BEGIN MATERIAL FOR THE TASK
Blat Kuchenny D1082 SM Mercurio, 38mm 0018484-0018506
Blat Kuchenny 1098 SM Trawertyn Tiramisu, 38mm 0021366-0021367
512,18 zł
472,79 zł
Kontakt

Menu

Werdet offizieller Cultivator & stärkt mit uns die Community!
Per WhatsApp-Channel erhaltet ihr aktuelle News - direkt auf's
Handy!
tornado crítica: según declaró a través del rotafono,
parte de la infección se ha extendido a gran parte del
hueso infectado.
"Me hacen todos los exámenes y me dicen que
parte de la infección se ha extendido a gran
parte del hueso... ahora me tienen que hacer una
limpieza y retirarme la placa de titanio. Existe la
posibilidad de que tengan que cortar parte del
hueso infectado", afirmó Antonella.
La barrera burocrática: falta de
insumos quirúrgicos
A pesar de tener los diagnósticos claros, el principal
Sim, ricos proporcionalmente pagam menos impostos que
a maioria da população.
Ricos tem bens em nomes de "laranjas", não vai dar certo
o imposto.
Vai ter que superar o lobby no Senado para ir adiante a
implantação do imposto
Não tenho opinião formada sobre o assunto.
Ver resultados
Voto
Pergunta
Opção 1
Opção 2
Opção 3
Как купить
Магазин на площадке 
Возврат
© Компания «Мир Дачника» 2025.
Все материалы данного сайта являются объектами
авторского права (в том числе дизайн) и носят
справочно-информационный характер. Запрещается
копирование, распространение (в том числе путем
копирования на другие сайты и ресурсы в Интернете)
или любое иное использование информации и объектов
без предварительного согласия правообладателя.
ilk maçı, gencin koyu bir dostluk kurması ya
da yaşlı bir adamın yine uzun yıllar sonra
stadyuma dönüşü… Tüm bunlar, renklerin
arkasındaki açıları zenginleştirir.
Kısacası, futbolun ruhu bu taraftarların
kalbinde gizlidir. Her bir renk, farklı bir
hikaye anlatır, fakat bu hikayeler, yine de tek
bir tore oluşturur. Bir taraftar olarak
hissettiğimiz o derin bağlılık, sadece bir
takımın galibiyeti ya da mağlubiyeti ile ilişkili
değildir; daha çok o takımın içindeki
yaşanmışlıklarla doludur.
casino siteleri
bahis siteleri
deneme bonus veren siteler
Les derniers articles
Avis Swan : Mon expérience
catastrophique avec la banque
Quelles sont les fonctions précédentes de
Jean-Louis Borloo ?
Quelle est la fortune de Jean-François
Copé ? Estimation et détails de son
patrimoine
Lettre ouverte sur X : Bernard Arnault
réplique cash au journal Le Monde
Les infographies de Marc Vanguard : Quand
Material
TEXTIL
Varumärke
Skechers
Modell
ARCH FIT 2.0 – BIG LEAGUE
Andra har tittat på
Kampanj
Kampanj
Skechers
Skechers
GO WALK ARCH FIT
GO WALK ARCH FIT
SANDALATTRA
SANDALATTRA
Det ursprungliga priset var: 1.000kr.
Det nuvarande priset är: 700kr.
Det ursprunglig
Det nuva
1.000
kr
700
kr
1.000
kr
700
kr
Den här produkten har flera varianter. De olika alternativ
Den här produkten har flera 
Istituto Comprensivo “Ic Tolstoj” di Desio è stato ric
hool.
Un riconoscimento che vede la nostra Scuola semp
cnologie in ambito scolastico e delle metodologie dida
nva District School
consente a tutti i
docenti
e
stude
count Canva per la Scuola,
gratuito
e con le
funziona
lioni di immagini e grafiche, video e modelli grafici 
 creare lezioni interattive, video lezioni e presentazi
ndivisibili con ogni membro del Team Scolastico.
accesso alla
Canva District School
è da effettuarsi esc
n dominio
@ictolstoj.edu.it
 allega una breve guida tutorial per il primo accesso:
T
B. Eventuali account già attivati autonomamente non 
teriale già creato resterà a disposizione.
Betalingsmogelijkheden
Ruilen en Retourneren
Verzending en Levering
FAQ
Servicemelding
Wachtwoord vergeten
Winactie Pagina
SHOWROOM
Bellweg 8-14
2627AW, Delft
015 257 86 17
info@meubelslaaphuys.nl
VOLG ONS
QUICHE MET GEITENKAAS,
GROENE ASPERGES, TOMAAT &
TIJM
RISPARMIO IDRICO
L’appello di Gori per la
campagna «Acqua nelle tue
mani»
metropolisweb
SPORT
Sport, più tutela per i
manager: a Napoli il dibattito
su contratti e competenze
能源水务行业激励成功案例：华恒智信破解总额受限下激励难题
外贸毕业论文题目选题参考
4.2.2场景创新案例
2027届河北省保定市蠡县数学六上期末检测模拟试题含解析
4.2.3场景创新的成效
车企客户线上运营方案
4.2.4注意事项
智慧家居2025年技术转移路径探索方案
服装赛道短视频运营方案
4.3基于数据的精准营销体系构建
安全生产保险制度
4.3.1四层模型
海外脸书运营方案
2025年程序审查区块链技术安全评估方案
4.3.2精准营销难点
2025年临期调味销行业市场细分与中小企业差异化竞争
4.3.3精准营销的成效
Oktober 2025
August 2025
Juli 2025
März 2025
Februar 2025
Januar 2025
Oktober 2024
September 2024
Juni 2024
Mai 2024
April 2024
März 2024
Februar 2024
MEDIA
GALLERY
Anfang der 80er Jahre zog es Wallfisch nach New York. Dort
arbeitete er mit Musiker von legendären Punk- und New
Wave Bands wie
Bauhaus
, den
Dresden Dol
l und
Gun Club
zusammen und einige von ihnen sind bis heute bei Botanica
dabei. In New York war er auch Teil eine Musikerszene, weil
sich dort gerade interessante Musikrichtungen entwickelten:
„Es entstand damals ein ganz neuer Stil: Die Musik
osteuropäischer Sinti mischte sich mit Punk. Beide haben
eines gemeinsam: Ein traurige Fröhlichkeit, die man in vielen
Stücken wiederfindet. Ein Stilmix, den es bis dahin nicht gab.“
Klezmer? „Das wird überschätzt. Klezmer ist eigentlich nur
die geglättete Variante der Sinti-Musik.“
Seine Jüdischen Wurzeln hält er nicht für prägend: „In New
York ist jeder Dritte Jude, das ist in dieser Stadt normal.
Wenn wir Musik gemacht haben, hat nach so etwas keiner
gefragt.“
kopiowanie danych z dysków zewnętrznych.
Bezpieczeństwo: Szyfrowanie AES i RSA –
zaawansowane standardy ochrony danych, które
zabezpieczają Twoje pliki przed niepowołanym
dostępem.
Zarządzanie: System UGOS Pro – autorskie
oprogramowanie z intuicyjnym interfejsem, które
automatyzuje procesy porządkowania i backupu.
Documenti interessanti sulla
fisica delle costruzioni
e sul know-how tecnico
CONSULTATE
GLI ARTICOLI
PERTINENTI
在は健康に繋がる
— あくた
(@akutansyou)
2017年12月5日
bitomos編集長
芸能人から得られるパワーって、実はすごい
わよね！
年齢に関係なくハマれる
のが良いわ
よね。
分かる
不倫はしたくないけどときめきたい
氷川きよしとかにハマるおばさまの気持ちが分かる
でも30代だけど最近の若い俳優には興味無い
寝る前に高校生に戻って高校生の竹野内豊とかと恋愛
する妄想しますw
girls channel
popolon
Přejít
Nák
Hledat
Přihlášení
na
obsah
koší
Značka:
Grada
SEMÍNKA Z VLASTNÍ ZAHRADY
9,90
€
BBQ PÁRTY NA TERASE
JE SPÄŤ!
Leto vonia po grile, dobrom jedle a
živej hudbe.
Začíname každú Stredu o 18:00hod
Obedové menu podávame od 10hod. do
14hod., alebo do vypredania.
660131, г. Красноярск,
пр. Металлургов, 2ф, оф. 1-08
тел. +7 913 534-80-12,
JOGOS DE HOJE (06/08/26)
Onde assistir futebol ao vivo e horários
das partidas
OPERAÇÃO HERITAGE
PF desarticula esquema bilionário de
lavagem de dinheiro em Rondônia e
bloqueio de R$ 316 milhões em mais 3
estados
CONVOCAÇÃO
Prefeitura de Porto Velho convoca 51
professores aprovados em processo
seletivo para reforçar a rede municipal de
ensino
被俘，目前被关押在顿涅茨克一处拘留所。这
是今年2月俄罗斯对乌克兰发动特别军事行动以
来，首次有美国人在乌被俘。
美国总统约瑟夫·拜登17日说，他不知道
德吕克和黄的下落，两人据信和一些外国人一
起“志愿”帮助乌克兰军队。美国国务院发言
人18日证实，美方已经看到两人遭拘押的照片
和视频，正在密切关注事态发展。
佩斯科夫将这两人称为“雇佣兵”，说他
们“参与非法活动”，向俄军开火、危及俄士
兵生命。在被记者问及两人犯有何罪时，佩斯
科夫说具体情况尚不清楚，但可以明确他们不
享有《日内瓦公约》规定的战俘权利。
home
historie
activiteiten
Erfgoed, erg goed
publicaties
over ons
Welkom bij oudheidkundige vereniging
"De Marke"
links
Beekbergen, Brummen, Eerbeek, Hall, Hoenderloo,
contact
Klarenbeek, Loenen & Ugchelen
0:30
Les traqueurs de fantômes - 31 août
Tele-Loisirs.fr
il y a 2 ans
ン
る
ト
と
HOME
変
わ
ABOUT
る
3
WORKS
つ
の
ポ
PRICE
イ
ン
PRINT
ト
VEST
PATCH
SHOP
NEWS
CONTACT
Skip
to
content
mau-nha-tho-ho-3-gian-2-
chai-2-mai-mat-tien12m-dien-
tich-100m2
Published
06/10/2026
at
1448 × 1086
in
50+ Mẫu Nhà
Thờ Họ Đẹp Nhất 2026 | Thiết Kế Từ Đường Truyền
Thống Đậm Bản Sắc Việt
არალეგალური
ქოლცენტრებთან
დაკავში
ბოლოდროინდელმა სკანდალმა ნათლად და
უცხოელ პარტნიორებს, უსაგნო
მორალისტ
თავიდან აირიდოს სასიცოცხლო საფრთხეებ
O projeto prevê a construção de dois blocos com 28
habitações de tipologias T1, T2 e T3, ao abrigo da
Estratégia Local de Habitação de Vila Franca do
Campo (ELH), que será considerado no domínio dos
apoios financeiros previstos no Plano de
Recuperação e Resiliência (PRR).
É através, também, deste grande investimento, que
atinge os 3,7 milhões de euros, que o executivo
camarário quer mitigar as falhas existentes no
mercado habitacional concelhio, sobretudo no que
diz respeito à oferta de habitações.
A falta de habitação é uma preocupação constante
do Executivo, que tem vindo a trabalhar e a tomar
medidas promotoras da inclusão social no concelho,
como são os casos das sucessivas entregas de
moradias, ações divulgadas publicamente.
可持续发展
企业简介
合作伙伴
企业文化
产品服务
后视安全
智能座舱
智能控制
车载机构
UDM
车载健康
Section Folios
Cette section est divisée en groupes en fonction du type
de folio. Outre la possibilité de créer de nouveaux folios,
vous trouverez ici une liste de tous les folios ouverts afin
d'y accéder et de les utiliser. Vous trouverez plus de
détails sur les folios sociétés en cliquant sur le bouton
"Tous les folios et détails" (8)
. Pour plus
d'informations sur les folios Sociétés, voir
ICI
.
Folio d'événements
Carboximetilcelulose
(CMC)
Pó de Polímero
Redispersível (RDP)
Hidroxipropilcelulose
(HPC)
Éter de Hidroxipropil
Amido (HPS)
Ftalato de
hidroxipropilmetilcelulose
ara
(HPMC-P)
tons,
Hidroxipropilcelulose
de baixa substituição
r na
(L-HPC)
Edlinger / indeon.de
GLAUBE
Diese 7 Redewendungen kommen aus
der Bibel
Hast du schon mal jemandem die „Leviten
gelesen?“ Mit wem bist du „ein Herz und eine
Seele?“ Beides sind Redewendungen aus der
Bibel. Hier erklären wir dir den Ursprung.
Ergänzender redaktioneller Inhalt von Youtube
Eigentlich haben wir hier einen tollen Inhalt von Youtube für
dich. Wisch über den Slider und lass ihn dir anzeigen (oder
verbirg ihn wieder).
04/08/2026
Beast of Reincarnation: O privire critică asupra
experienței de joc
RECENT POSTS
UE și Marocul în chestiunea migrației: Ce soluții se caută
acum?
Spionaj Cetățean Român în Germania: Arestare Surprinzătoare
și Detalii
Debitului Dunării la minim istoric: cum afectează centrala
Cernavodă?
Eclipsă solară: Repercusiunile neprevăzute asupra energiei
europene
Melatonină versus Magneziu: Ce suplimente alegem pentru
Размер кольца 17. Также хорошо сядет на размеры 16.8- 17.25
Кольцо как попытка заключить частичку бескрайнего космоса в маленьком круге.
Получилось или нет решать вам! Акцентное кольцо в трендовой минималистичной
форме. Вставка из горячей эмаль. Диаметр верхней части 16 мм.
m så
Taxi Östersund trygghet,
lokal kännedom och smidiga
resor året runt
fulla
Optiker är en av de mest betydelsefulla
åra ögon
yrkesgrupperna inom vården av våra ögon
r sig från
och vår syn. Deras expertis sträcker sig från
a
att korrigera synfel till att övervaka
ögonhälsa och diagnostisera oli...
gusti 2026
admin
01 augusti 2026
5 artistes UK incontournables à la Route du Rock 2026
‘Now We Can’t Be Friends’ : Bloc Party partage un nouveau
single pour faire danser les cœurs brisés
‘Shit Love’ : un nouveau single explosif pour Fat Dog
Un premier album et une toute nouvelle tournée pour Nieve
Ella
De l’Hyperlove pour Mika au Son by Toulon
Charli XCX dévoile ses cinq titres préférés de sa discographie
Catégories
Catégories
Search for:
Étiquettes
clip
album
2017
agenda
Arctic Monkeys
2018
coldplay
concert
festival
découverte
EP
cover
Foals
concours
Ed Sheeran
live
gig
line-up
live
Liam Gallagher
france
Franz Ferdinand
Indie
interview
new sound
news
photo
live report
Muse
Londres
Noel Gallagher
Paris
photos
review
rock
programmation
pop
END MATERIAL FOR THE TASK
[WORK INSTRUCTIONS]:
From the very first line of the records down to the line with "tornado crítica: según", please write out each line exactly, including both ends and no other lines.

[REPLY]:
Blat Kuchenny D1082 SM Mercurio, 38mm 0018484-0018506
Blat Kuchenny 1098 SM Trawertyn Tiramisu, 38mm 0021366-0021367
512,18 zł
472,79 zł
Kontakt

Menu

Werdet offizieller Cultivator & stärkt mit uns die Community!
Per WhatsApp-Channel erhaltet ihr aktuelle News - direkt auf's
Handy!
tornado crítica: según declaró a través del rotafono,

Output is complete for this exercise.